La direction aurait même "considérablement augmenté les cadences des techniciens", "notamment à partir de décembre 2008, avec un point culminant en juin 2009", observe le document de l'inspection du travail du Doubs. Elle aurait par ailleurs refusé "volontairement d'informer et consulter le comité d'hygiène, de sécurité et des conditions de travail" (CHSCT), comme le prévoit pourtant le Code du travail.
Reste maintenant à savoir si le parquet va retenir la qualification pénale d'"homicide involontaire par imprudence". France Télécom devrait répondre au rapport "dans les plus brefs délais".
Dans le même temps, constate lemonde.fr, "Technologia, après s'être entretenu avec 500 salariés, note la "persistance des difficultés" dans l'entreprise, soulignant qu'il y a eu "plusieurs suicides depuis janvier".
Un nouveau suicide
Un salarié de France Télécom, travaillant à l'Unité d'assistance technique (UAT) de Lille, s'est suicidé dans la nuit de mercredi à
jeudi, à son domicile, a-t-on appris jeudi de sources syndicales et auprès de la direction. L'homme, âgé de 44 ans, était marié et père de trois enfants.
"On ignore la part de responsabilité du travail", a précisé le syndicat Sud-PTT. "La spirale des suicides n'est malheureusement pas brisée", a-t-il regretté. "C'est la consternation et l'incompréhension la plus totale. C'était un cadre unanimement apprécié, qui avait une progression de carrière remarquable", a expliqué la direction de France Télécom, tout en reconnaissant n'exclure "aucune piste sur les causes".
Pour la direction, il s'agit du neuvième suicide depuis le début de l'année, tous hors du lieu de travail. Selon les syndicats, il s'agit de la dixième mort volontaire, car ils incluent celui d'un salarié de Saint-Quentin (Aisne), en février, parti en "essaimage" (l'équivalent d'un congé sabbatique) pour créer sa propre entreprise.
En 2008 et 2009, 35 salariés de France Télécom se sont donné, selon direction et syndicats.
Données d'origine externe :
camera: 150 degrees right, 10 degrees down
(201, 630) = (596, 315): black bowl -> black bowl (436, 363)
Trois suicides à classer en accident du travail
L'Inspection générale des Affaires sociales (IGAS) a recommandé à France Télécom de classer trois suicides de fonctionnaires et une tentative, comme accidents de service, c'est-à-dire ayant un lien avec le travail. L'accident de service est l'équivalent pour les fonctionnaires de l'accident du travail.
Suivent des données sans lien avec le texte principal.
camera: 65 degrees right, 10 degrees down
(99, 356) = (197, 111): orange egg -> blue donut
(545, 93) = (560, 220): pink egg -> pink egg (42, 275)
Au total, la demande concernait cinq suicides et deux tentatives, "pour lesquels une demande de reconnaissance avaient été présentée à la direction, et qui n'avaient pas encore fait l'objet d'un avis formel de la part de l'entreprise".
En pleine crise sociale après une série de suicides dans l'entreprise, l'ancien PDG de France Télécom Didier Lombard avait jugé préférable, "pour que cet avis ne soit pas considéré comme partial", que le ministre du Travail désigne "une personnalité indépendante de l'entreprise". Le ministre du Travail Xavier Darcos avait alors nommé en novembre 2009, à la demande
de l'ex-entreprise publique, un inspecteur général des affaires sociales, Jean-Marc Boulanger, pour déterminer si certains suicides ou tentatives de suicides de fonctionnaires, intervenus en 2008 ou 2009, étaient imputables au travail. Et s'ils pouvaient donc être reconnus comme accident de service.
La direction a précisé qu'elle suivrait les recommandations de l'IGAS.
Accident du travail et accident de service
En matière d'accident du travail pour les salariés de droit privé, la procédure prévoit que la Caisse primaire d'assurance maladie diligente une enquête avant de prendre une décision en toute indépendance.
Mais pour les fonctionnaires, la procédure est plus complexe et passe d'abord par une déclaration d'accident de service, avec un avis favorable ou défavorable de la part de l'employeur. Les déclarations d'accident de service doivent ensuite passer devant une "commission de réforme", présidée par l'employeur et à laquelle participent des représentants du personnel et des médecins extérieurs. Cette commission peut décider d'une pension pour les ayants droit. C'est ensuite le ministère des Finances, dont dépendent les fonctionnaires, qui, en dernier ressort, prend la décision.